> [Texte du document]
┄┄┄┄┄┄┄┄┄┄┄┄┄┄┄┄┄┄┄┄

Après l’annonce de son report, le 5 décembre dernier, en raison du mouvement des « gilets jaune », l’Ordonnance n°2018-1128 relative au relèvement du seuil de revente à perte et à l’encadrement des promotions pour les denrées et certains produits alimentaires a finalement été adoptée en Conseil des Ministres le 12 décembre 2018 et publiée au journal officiel le 13 décembre 2018.

Cette ordonnance intervient dans le cadre de la loi n°2018-935 du 30 octobre 2018 sur l’alimentation, dite loi Egalim.

Les mesures qu’elle porte sont expérimentales puisqu’elles ne seront applicables que pour une durée de deux années à compter de l’entrée en vigueur de l’ordonnance.

Nous nous étions interrogés dans une précédente newsletter n°01/2018 sur la compatibilité de cette réforme avec la Directive européenne 2005/29/CE du 11 mai 2005 relative aux pratiques déloyales des entreprises vis-à-vis des consommateurs, dans la mesure où les lois belge et espagnole interdisant la revente à perte ont été jugées incompatibles avec la Directive par la Cour de Justice de l’Union européenne.

Si cette question n’a pas été soulevée à ce jour, l’Ordonnance n°2018-1128 fait cependant d’ores et déjà l’objet de critiques de la part de l’Autorité de la concurrence.

┄┄┄┄┄┄┄┄┄┄┄┄┄┄┄┄┄┄┄┄

> [Contenu des données]

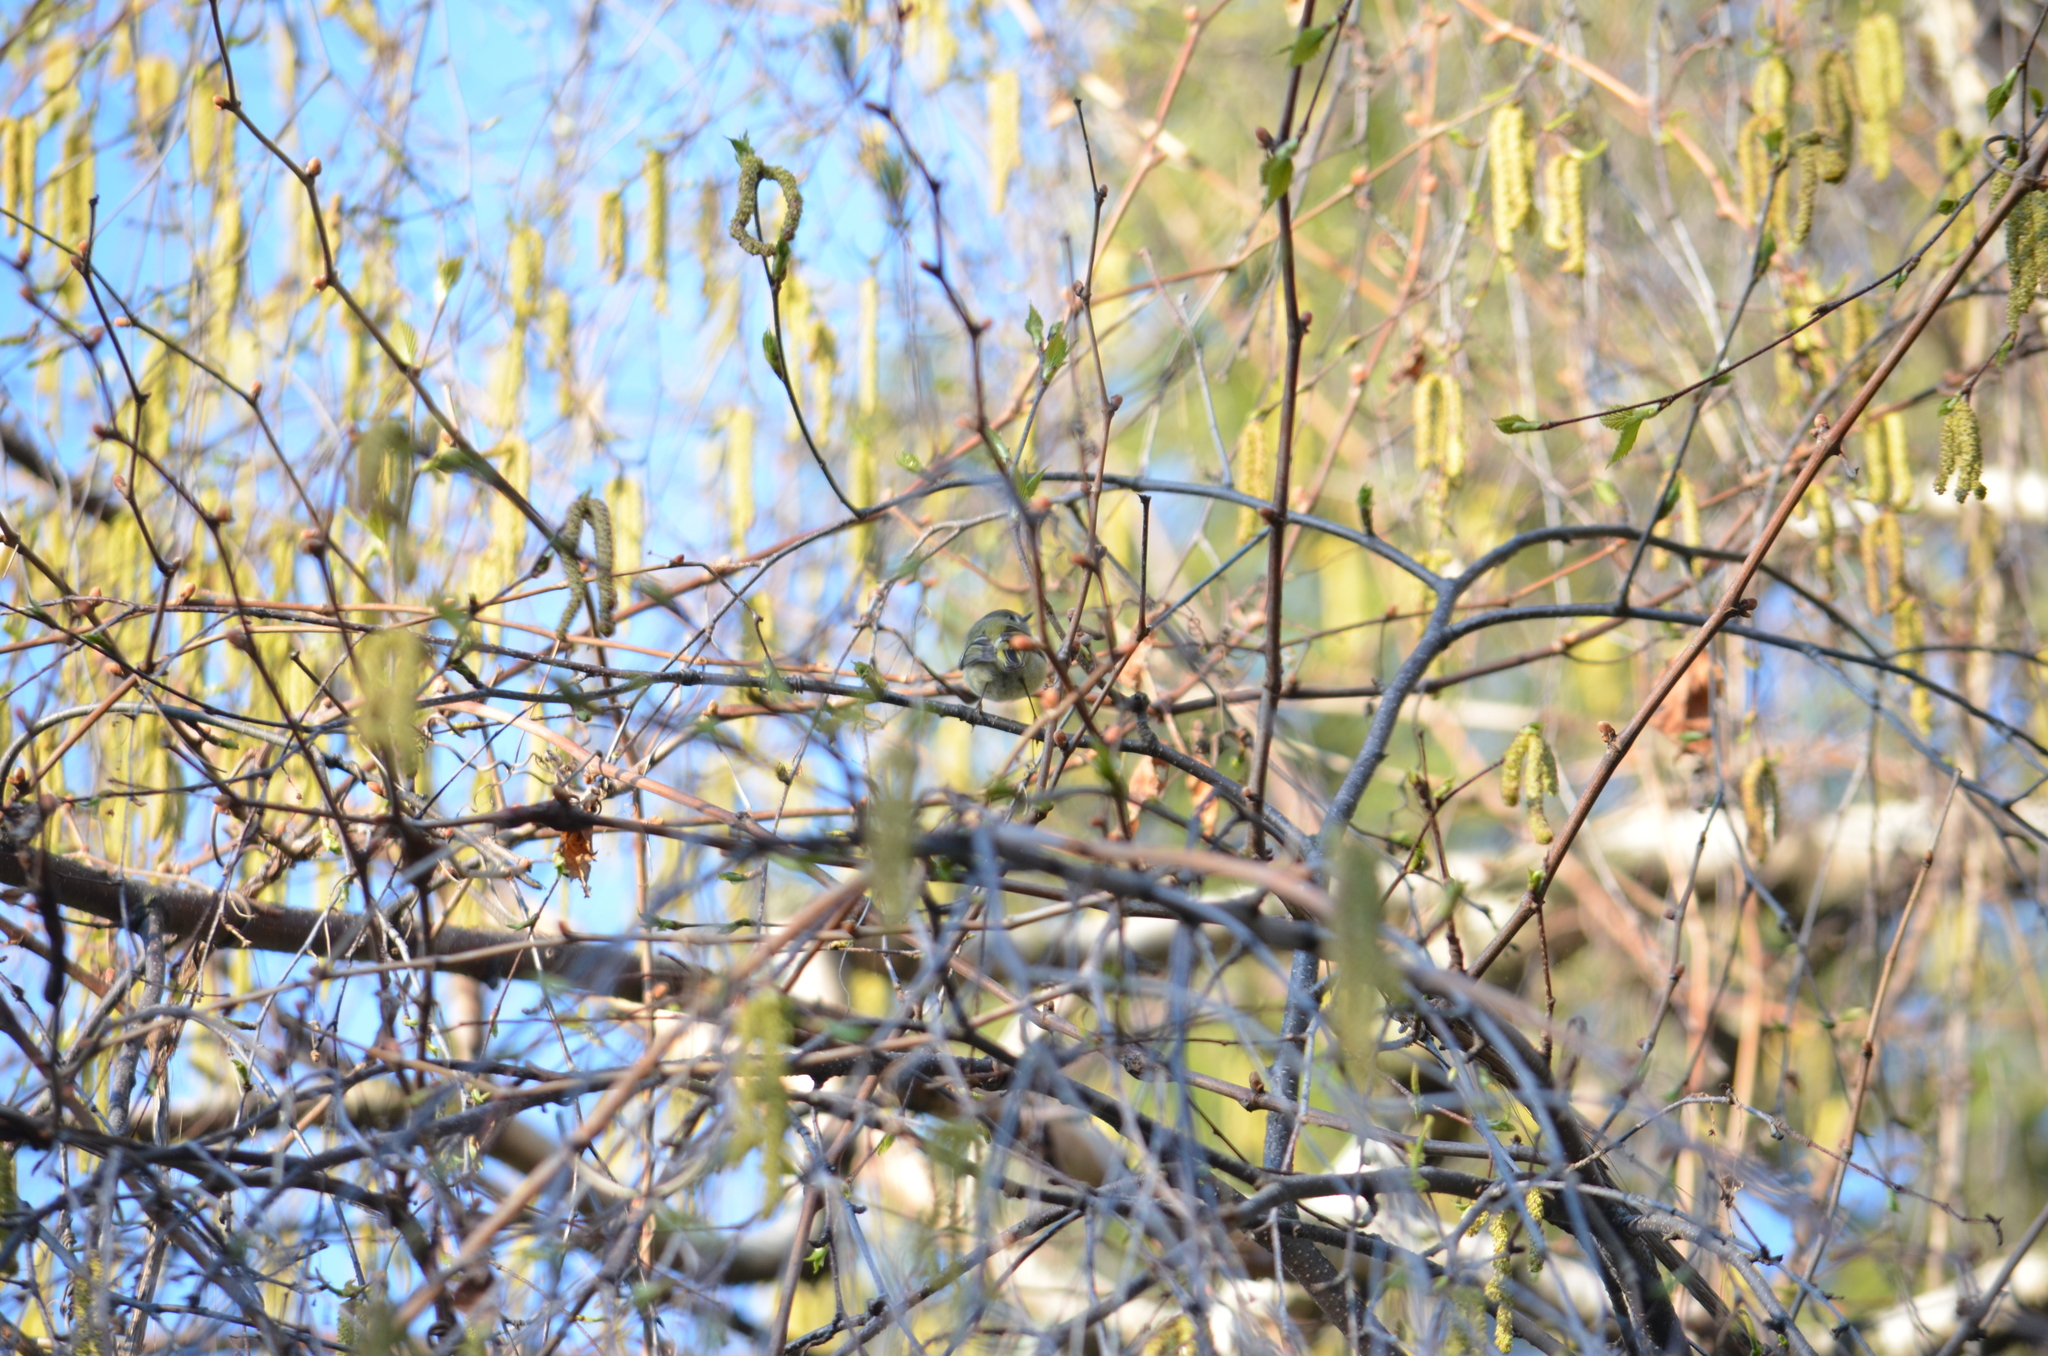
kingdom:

┄┄┄┄┄┄┄┄┄┄┄┄┄┄┄┄┄┄┄┄

> [Objectifs]
- 1) D'après le texte sur l'ordonnance n°2018-1128, à quelle date cette ordonnance a-t-elle été publiée au journal officiel ?
- 2) Restituez mot pour mot tout le passage du texte sur l'ordonnance n°2018-1128 qui va de « Les mesures qu’elle » jusqu'à « de la concurrence. ».

> [Réponses dans l'ordre]
- 1) Le 13 décembre 2018.

- 2)
Les mesures qu’elle porte sont expérimentales puisqu’elles ne seront applicables que pour une durée de deux années à compter de l’entrée en vigueur de l’ordonnance.

Nous nous étions interrogés dans une précédente newsletter n°01/2018 sur la compatibilité de cette réforme avec la Directive européenne 2005/29/CE du 11 mai 2005 relative aux pratiques déloyales des entreprises vis-à-vis des consommateurs, dans la mesure où les lois belge et espagnole interdisant la revente à perte ont été jugées incompatibles avec la Directive par la Cour de Justice de l’Union européenne.

Si cette question n’a pas été soulevée à ce jour, l’Ordonnance n°2018-1128 fait cependant d’ores et déjà l’objet de critiques de la part de l’Autorité de la concurrence.